__TASK DIRECTIONS__. Number of lines below with "facture": work it out and reply with that number only.

__SOURCE DATA__.
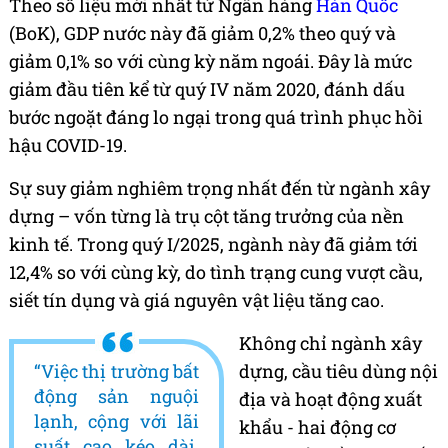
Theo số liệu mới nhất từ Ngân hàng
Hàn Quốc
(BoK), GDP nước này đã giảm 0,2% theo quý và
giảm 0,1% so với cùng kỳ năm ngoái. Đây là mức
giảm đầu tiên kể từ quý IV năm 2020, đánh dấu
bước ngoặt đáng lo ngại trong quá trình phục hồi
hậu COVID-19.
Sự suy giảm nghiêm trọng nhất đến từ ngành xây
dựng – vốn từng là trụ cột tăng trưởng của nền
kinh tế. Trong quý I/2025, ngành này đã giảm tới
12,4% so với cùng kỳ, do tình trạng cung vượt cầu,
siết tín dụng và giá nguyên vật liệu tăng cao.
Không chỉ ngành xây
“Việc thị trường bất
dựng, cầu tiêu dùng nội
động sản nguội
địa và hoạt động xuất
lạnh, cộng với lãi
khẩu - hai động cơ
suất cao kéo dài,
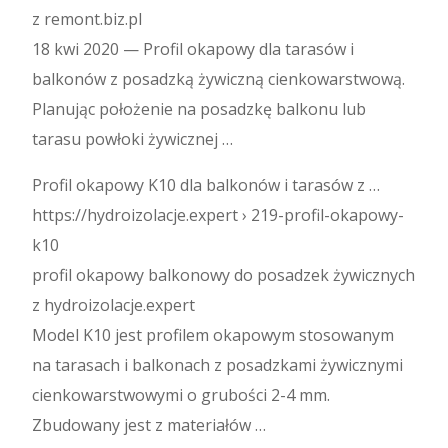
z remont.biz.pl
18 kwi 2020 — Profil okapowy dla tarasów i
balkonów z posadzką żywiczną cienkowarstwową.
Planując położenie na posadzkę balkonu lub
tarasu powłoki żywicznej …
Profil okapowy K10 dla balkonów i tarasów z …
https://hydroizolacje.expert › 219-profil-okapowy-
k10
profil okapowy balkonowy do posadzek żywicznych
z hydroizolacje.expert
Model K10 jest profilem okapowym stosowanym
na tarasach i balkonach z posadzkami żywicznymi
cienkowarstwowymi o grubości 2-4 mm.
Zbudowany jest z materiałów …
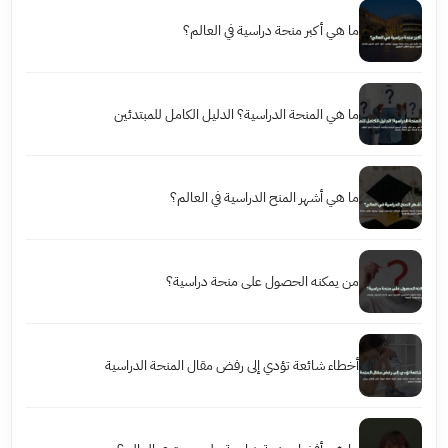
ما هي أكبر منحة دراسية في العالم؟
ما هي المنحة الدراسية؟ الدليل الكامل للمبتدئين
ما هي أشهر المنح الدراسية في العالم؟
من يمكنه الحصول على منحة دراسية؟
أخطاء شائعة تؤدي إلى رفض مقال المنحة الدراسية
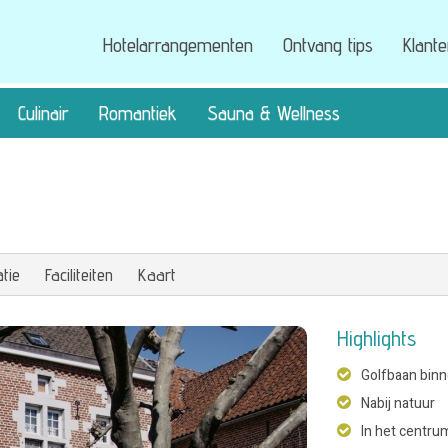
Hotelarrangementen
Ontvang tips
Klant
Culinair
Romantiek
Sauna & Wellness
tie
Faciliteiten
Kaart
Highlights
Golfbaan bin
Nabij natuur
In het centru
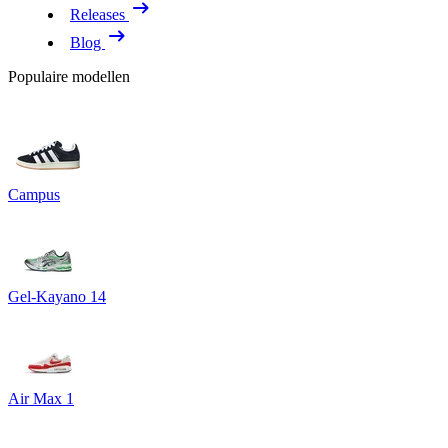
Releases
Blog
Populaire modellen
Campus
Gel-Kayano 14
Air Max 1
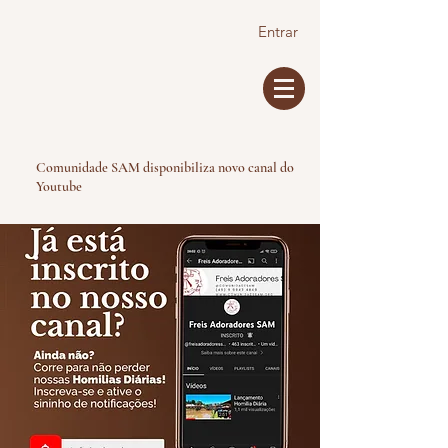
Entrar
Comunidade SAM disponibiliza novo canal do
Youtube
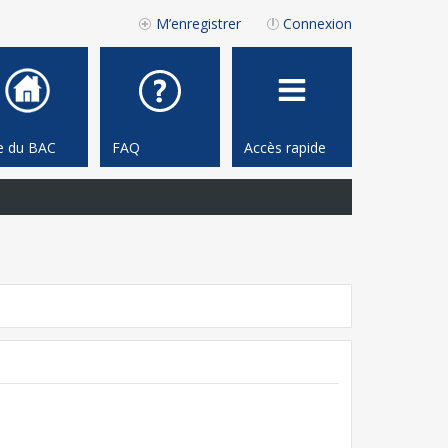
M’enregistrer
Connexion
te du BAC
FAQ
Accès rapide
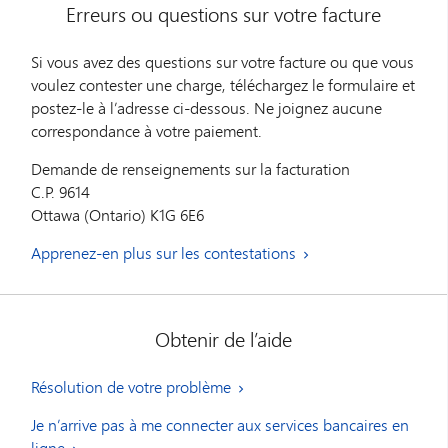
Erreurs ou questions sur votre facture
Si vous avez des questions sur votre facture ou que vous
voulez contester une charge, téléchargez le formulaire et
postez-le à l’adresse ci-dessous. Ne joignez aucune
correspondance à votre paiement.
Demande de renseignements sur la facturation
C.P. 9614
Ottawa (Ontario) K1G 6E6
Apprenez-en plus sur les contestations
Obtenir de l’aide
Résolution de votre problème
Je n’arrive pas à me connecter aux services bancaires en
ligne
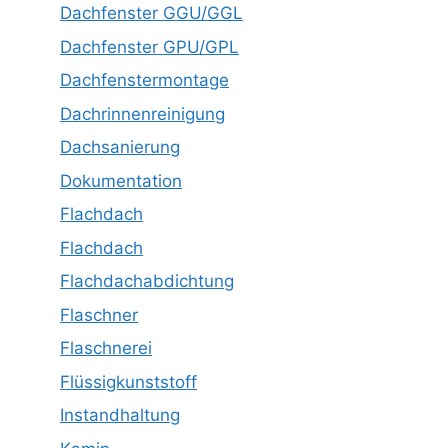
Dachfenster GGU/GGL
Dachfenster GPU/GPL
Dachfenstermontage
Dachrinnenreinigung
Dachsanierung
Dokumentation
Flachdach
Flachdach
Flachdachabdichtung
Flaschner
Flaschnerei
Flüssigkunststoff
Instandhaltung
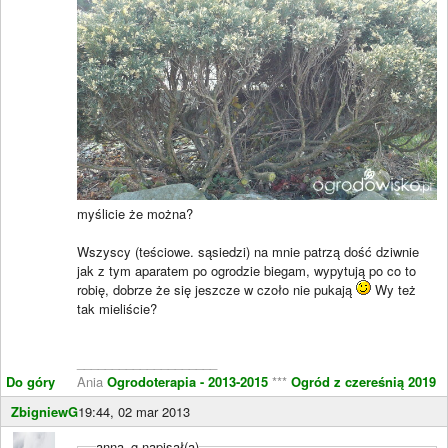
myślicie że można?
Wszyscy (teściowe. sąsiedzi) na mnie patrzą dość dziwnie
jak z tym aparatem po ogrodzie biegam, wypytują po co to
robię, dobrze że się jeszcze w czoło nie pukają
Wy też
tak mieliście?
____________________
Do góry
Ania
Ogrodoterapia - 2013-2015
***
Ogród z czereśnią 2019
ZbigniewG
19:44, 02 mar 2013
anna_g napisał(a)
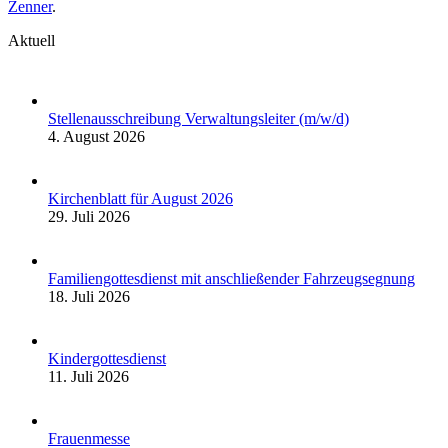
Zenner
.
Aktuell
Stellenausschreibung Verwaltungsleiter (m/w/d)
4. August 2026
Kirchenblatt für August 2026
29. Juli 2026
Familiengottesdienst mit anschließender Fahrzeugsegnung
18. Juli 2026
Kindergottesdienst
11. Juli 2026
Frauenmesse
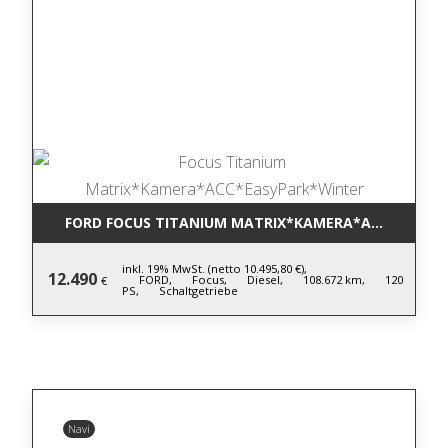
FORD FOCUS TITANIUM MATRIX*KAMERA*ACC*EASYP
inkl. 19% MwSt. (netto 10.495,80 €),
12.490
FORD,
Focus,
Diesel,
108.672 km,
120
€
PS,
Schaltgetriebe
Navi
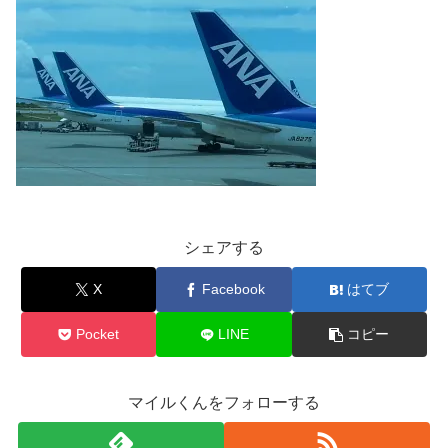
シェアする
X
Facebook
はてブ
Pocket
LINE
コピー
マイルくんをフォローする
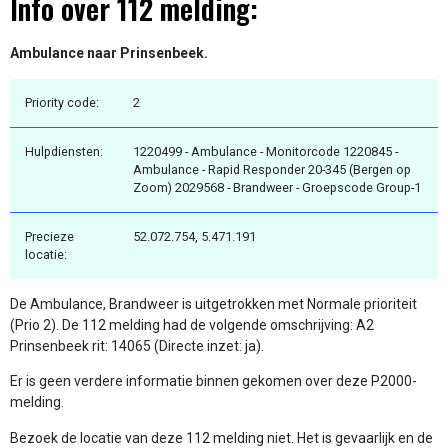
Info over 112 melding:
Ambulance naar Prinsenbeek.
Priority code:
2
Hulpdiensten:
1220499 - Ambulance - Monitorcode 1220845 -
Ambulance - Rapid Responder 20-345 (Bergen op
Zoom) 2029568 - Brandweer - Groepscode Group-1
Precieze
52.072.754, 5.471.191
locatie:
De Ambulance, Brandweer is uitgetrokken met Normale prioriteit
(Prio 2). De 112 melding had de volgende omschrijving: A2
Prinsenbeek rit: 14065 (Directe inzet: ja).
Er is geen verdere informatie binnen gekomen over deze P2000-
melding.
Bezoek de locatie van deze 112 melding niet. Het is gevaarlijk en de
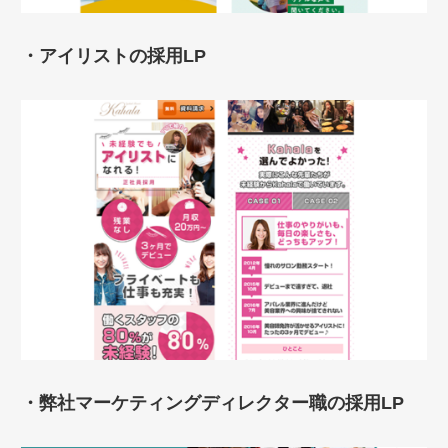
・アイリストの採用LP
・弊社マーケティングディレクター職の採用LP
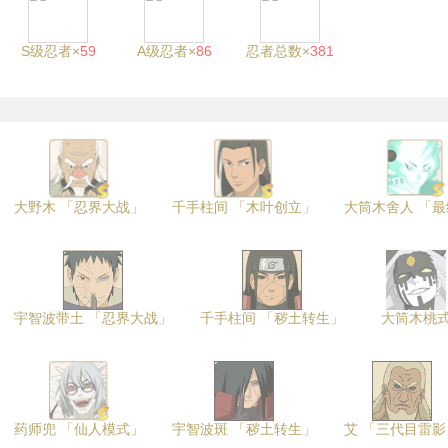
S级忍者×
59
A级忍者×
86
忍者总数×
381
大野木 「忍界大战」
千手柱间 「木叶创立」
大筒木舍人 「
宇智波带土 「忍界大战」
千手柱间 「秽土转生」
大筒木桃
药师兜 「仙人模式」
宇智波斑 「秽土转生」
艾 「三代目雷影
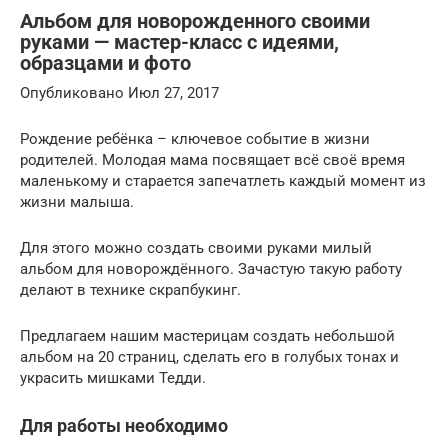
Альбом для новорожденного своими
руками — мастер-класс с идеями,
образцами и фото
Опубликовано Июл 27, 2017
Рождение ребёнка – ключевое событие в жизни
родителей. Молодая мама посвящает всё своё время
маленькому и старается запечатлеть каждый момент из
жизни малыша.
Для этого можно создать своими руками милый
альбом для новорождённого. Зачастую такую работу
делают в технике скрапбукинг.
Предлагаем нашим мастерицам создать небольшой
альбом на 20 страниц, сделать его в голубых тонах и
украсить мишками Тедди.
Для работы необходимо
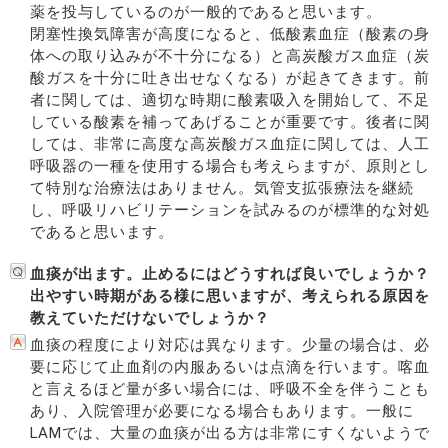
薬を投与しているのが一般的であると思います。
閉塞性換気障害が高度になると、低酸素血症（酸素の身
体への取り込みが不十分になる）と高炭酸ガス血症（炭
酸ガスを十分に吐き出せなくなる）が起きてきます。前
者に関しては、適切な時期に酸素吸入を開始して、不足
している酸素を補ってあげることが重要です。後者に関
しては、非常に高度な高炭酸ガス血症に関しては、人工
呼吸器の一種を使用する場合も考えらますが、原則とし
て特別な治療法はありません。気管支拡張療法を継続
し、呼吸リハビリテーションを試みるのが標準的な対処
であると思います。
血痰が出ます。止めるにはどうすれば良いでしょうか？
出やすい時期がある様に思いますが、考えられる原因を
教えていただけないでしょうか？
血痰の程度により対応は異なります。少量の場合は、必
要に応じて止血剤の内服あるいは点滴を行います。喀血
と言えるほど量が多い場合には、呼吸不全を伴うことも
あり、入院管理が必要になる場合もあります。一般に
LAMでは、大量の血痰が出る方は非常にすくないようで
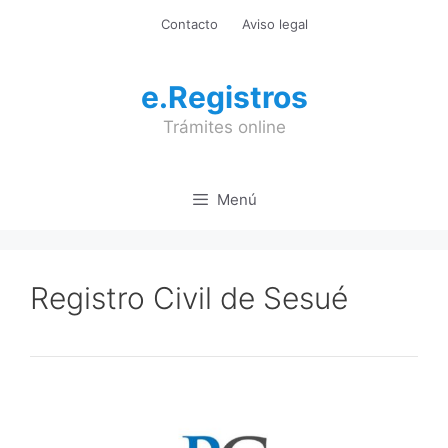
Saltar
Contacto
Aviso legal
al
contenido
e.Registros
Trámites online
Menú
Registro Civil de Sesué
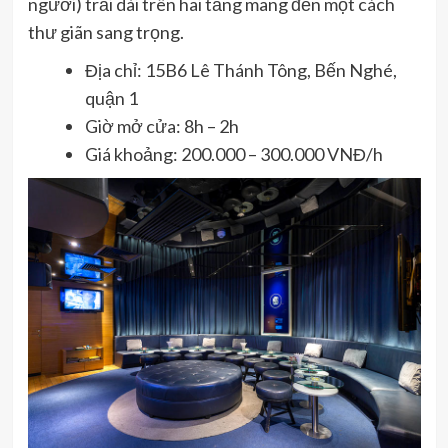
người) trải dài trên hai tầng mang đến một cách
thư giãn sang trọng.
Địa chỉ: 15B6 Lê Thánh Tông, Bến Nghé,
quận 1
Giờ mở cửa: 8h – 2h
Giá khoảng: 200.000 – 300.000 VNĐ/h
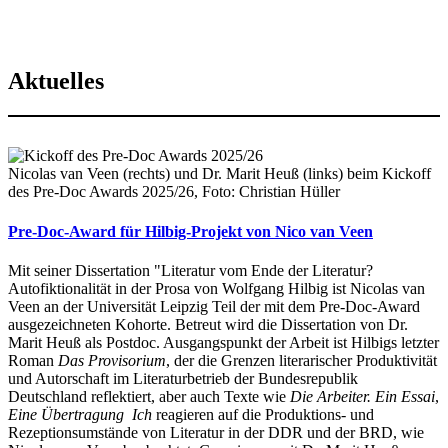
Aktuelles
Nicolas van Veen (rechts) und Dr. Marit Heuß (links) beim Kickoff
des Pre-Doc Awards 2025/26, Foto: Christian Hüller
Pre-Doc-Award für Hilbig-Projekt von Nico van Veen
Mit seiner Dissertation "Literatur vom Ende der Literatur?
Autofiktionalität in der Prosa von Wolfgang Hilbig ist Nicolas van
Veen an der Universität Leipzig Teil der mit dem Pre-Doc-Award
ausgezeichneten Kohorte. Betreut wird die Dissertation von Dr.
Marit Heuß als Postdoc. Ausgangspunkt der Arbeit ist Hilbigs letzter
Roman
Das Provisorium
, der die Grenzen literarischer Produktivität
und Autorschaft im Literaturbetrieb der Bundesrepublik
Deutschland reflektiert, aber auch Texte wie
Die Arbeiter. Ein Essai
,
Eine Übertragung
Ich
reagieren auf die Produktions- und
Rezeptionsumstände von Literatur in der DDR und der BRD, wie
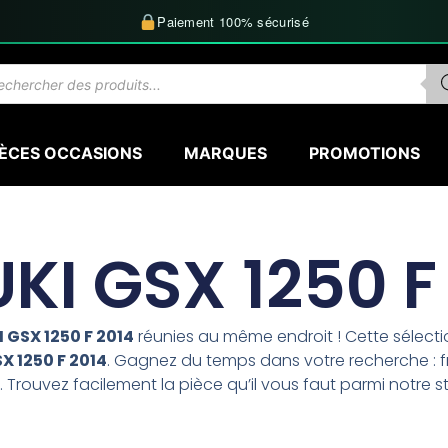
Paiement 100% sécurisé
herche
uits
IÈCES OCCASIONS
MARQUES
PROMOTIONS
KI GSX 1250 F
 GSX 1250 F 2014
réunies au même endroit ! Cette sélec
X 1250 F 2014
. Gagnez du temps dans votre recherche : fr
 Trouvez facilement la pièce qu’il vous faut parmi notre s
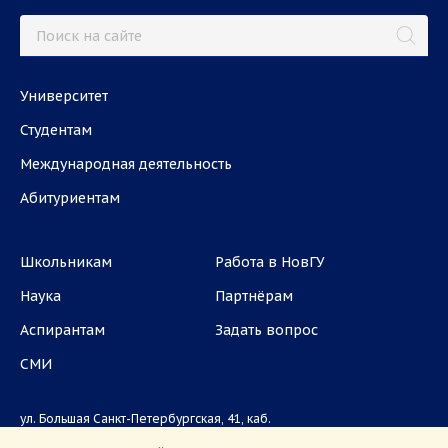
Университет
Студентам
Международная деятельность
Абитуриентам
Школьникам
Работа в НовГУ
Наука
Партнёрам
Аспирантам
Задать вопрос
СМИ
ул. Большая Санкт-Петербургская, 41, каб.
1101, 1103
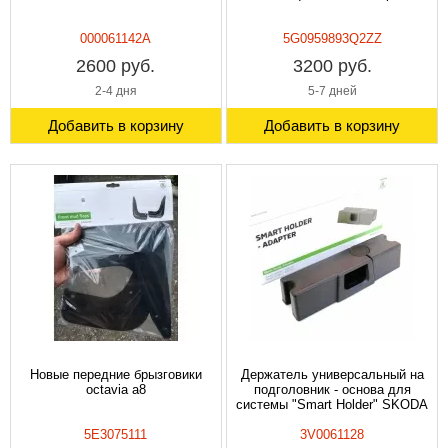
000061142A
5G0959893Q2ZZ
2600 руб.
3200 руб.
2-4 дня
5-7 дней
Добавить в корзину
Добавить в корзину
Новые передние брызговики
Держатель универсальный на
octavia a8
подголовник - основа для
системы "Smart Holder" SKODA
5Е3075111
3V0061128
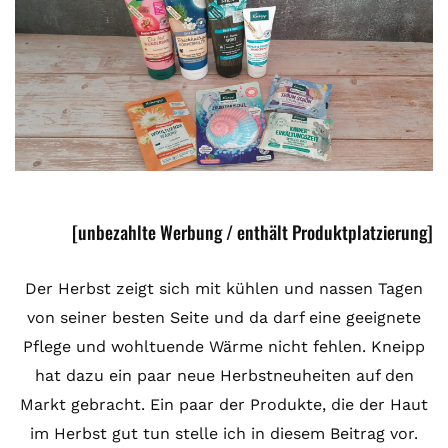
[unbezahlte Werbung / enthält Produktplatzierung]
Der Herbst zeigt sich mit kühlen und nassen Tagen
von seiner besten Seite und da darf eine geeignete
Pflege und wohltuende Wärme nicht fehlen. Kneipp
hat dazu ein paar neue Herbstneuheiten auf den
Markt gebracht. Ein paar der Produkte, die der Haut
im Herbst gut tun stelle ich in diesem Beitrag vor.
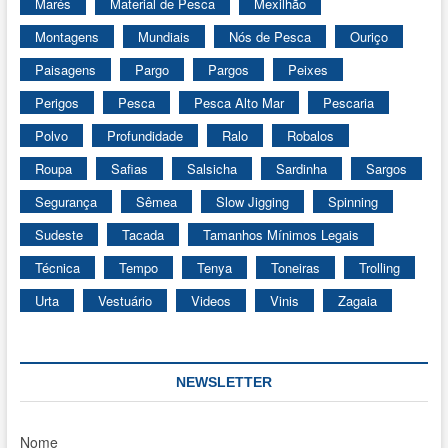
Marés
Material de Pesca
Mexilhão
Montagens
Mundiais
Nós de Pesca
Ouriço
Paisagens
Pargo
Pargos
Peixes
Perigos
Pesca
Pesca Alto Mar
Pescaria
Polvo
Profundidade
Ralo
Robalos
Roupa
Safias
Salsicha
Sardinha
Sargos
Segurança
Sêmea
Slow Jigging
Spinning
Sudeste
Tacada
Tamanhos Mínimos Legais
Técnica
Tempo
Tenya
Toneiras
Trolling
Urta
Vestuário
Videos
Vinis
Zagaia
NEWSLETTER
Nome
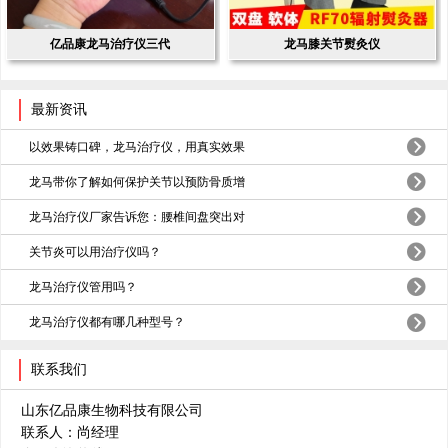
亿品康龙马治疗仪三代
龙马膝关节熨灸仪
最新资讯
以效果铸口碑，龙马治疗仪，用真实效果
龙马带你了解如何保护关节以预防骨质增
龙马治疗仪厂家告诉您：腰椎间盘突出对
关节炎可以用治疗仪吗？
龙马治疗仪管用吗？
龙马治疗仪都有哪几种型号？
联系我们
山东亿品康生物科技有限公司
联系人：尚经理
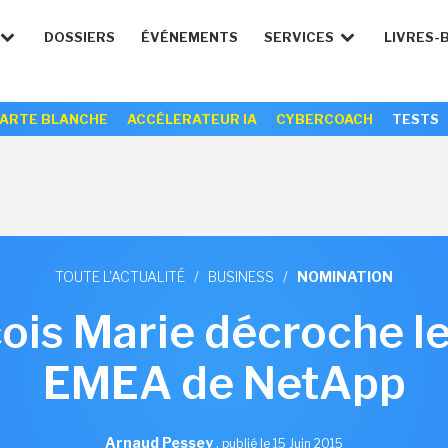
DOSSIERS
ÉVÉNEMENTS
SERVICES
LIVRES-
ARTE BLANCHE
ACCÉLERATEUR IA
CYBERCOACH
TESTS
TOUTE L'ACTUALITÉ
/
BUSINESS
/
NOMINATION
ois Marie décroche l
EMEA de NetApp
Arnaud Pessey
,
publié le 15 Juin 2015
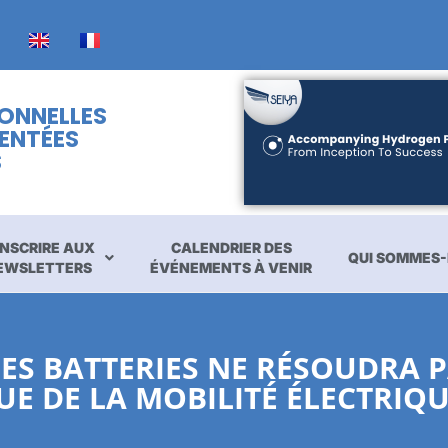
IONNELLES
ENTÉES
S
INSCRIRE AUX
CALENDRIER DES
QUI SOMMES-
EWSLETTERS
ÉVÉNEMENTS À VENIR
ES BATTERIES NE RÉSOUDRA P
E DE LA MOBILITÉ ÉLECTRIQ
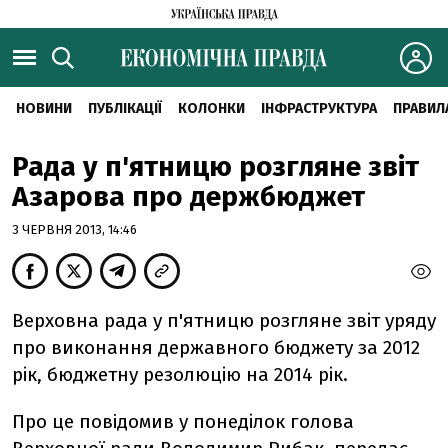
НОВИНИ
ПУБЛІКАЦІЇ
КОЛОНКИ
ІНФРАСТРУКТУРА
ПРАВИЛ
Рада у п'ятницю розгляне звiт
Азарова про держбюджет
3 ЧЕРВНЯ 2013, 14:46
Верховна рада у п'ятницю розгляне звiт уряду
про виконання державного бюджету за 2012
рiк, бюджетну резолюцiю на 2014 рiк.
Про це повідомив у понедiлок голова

__ANSWER SECTION__. 2